== Written task ==
Using the data below, tally the lines that include the string "marciales". Only the number is wanted.
Content starts
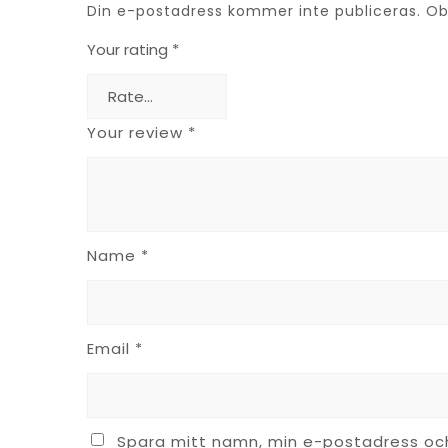
Din e-postadress kommer inte publiceras.
Ob
Your rating
*
Your review
*
Name
*
Email
*
Spara mitt namn, min e-postadress och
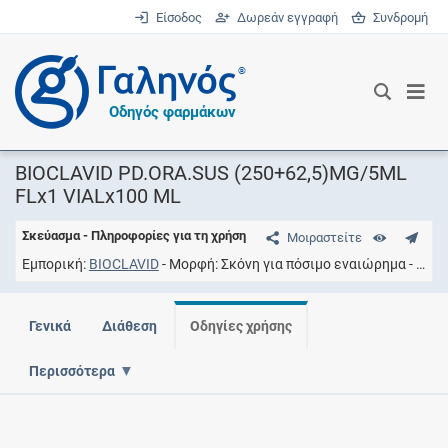
Είσοδος
Δωρεάν εγγραφή
Συνδρομή
®
Οδηγός φαρμάκων
BIOCLAVID PD.ORA.SUS (250+62,5)MG/5ML
FLx1 VIALx100 ML
Σκεύασμα - Πληροφορίες για τη χρήση
Μοιραστείτε
Εμπορική
BIOCLAVID
Μορφή
Σκόνη για πόσιμο εναιώρημα
Συγ
Γενικά
Διάθεση
Οδηγίες χρήσης
Περισσότερα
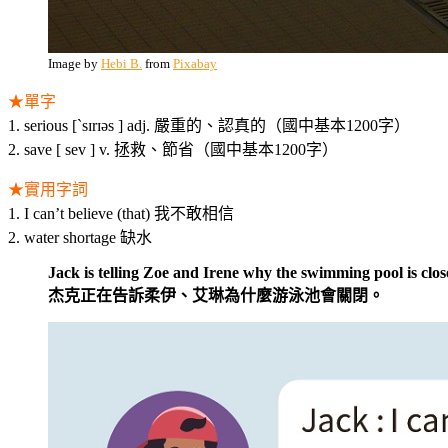
Image by
Hebi B.
from
Pixabay
★單字
1. serious [ˋsɪrɪəs ] adj. 嚴重的、認真的（國中基本1200字）
2. save [ sev ] v. 拯救、節省（國中基本1200字）
★實用字詞
1. I can’t believe (that) 我不敢相信
2. water shortage 缺水
Jack is telling Zoe and Irene why the swimming pool is clo
杰克正在告訴柔伊、艾琳為什麼游泳池會關閉。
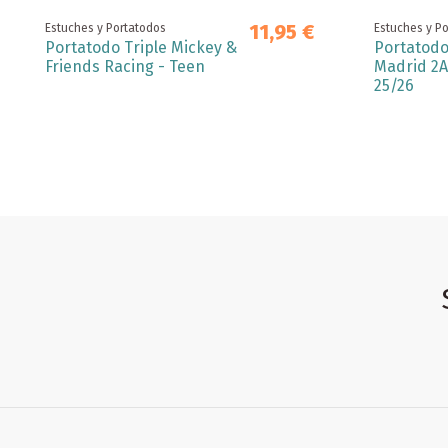
11,95 €
Estuches y Portatodos
Estuches y P
Portatodo Triple Mickey &
Portatodo
Friends Racing - Teen
Madrid 2A
25/26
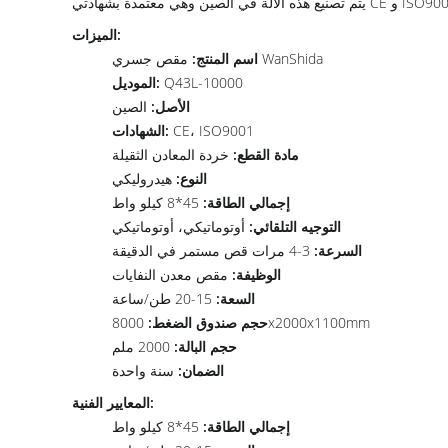
الميزات:
مقص جسري WanShida
اسم المنتج:
Q43L-10000
الموديل:
الأصل:
الصين
CE، ISO9001
الشهادات:
مادة القطع:
خردة المعادن الثقيلة
النوع:
هيدروليكي
إجمالي الطاقة:
45*8 كيلو واط
التوجيه التلقائي:
أوتوماتيكي، أوتوماتيكي
السرعة:
3-4 مرات قص مستمر في الدقيقة
الوظيفة:
مقص معدن النفايات
السعة:
15-20 طن/ساعة
8000x2000x1100mm
حجم صندوق الضغط:
حجم البالة:
2000 ملم
الضمان:
سنة واحدة
المعايير الفنية:
إجمالي الطاقة:
45*8 كيلو واط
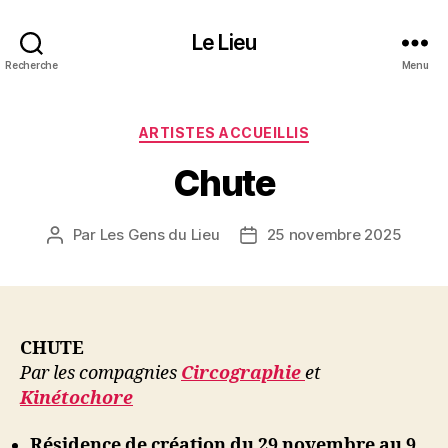
Le Lieu
Recherche
Menu
Catégories
ARTISTES ACCUEILLIS
Chute
Par
Les Gens du Lieu
25 novembre 2025
Auteur
Date
de
de
l’article
l’article
CHUTE
Par les compagnies
Circographie
et
Kinétochore
Résidence de création du 29 novembre au 9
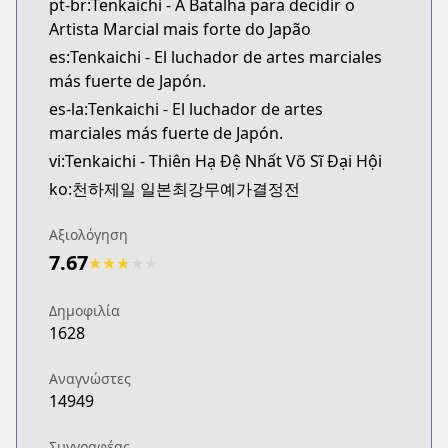
pt-br:Tenkaichi - A Batalha para decidir o
Artista Marcial mais forte do Japão
es:Tenkaichi - El luchador de artes marciales
más fuerte de Japón.
es-la:Tenkaichi - El luchador de artes
marciales más fuerte de Japón.
vi:Tenkaichi - Thiên Hạ Đệ Nhất Võ Sĩ Đại Hội
ko:천하제일 일본최강무예가결정전
Αξιολόγηση
7.67
★
★
★
★
★
Δημοφιλία
1628
Αναγνώστες
14949
Συγγραφέας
Content ends
== Solved exercise ==
2